Dispersing the text: Globalisation, research and writing

Year: 1999

Author: Usher, Robin

Type of paper: Abstract refereed

Abstract:
Those working in the university in contemporary globalised conditions are now involved in increasingly different and often new ways of producing and disseminating knowledge at a time when generally agreed definitions of what constitutes 'knowledge' and knowledge production is changing radically. This raises questions such as-what then is research and who then is a researcher? Information and communication technologies (ICTs) are significant in relation to different ways of producing knowledge new forms of dissemination.
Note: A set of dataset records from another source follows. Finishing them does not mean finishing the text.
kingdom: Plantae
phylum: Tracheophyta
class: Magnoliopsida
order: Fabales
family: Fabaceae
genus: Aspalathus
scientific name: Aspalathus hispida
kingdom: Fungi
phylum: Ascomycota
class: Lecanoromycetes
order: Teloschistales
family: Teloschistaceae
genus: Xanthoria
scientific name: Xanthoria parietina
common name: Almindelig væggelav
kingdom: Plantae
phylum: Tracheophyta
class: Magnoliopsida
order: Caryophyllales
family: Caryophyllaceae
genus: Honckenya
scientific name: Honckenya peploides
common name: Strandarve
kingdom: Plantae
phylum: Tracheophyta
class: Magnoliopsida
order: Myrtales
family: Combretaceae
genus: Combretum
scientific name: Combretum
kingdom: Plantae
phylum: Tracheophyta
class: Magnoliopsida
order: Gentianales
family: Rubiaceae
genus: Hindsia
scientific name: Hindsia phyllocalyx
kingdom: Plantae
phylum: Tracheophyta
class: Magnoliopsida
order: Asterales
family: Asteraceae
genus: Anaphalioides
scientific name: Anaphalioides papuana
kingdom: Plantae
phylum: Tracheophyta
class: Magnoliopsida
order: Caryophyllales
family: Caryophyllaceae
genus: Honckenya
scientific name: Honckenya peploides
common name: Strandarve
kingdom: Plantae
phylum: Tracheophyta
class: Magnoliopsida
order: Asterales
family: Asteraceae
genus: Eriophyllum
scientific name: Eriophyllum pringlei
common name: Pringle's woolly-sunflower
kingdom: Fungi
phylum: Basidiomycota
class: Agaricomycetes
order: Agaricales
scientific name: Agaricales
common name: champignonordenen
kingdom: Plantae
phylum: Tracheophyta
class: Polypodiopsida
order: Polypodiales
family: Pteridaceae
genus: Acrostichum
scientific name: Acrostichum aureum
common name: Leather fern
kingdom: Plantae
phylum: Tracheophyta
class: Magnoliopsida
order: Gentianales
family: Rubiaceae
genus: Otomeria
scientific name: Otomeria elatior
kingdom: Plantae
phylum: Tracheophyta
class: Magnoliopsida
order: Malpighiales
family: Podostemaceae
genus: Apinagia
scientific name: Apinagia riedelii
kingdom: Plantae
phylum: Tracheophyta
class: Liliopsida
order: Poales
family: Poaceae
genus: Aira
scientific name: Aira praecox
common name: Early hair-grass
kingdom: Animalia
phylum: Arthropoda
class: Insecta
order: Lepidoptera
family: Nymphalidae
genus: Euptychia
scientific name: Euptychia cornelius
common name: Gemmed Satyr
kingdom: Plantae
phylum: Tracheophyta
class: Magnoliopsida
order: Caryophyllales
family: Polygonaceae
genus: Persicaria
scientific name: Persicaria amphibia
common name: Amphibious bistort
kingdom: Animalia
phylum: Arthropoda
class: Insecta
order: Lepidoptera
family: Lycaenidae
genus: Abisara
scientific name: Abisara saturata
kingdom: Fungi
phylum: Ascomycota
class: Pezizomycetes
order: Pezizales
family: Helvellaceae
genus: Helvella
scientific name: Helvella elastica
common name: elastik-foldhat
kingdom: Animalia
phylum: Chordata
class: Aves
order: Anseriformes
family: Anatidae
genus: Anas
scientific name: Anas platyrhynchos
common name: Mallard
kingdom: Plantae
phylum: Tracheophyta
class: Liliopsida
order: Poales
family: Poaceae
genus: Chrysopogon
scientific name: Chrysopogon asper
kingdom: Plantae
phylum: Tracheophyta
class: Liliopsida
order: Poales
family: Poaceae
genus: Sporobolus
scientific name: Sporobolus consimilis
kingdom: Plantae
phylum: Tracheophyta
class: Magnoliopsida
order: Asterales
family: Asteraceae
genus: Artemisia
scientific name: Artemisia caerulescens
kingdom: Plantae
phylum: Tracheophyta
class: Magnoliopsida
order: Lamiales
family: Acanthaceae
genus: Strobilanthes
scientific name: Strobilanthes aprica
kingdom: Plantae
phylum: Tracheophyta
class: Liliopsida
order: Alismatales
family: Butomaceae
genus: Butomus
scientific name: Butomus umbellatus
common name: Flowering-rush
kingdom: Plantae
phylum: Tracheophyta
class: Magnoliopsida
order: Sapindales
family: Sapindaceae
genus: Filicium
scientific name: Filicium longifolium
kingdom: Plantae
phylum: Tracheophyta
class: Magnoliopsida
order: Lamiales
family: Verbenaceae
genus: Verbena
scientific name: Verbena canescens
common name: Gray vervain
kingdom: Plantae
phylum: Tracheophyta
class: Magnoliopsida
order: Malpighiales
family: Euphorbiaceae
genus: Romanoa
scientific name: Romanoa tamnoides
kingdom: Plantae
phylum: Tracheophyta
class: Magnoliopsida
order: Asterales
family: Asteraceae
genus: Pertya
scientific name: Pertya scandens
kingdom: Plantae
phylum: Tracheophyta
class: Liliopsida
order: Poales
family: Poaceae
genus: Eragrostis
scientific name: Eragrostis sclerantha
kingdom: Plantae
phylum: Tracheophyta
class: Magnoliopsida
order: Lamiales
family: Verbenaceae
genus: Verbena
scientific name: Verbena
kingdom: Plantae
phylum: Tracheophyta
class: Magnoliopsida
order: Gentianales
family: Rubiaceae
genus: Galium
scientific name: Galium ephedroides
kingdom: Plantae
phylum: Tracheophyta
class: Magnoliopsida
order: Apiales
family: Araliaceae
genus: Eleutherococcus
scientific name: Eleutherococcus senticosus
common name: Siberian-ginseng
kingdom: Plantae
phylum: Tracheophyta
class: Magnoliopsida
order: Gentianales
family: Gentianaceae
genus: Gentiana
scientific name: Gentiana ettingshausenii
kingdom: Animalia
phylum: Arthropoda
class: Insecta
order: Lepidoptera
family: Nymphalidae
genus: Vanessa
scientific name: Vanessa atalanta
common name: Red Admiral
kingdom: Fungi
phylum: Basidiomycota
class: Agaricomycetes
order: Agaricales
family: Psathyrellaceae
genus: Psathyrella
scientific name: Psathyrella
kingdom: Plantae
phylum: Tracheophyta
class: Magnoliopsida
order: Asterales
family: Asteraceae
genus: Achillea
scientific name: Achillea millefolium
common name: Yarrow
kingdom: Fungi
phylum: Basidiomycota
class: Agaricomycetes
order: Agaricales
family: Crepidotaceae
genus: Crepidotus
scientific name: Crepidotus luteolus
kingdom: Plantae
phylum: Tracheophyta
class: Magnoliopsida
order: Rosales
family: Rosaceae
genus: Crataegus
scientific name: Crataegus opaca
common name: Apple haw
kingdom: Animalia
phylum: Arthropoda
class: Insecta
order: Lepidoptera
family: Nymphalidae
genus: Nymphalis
They have enabled a proliferation and diversification of research texts and contributed to an explosion of awareness about research to the extent where to talk of research as a migratory practice is no longer purely figurative. The consequence is that research becomes increasingly a series of little narratives as the crisis of narratives brought about by globalisation results in a questioning of a grand global narrative of research.

In this paper, we will examine the contemporary state of educational research using the notion of the 'dispersal of the text' as a means of foregrounding and theorising the greater possibilities for the communication of research in diverse formats to diverse audiences which has been enabled by globalising processes and the space-time compression upon which ICTs are based. We will consider issues such as:

- authenticity, originality and intellectual property rights
- what it now means for research to be located in the literature
- the very different genres of writing now opened up by space-time compression.